**EXERCISE AIM**
Render every line of the records below as a Markdown table with two columns, Row and Entry: Row holds each line's number and Entry holds the line itself. Skip blank lines.

*** TASK MATERIAL

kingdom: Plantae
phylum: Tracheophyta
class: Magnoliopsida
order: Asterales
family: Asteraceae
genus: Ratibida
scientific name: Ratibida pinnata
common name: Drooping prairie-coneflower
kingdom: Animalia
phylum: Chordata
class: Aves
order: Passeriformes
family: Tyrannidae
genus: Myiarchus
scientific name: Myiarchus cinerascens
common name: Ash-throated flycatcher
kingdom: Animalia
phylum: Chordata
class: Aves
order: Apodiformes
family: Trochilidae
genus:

******

**WRITTEN SOLUTION**
| Row | Entry |
|---|---|
| 1 | kingdom: Plantae |
| 2 | phylum: Tracheophyta |
| 3 | class: Magnoliopsida |
| 4 | order: Asterales |
| 5 | family: Asteraceae |
| 6 | genus: Ratibida |
| 7 | scientific name: Ratibida pinnata |
| 8 | common name: Drooping prairie-coneflower |
| 9 | kingdom: Animalia |
| 10 | phylum: Chordata |
| 11 | class: Aves |
| 12 | order: Passeriformes |
| 13 | family: Tyrannidae |
| 14 | genus: Myiarchus |
| 15 | scientific name: Myiarchus cinerascens |
| 16 | common name: Ash-throated flycatcher |
| 17 | kingdom: Animalia |
| 18 | phylum: Chordata |
| 19 | class: Aves |
| 20 | order: Apodiformes |
| 21 | family: Trochilidae |
| 22 | genus: |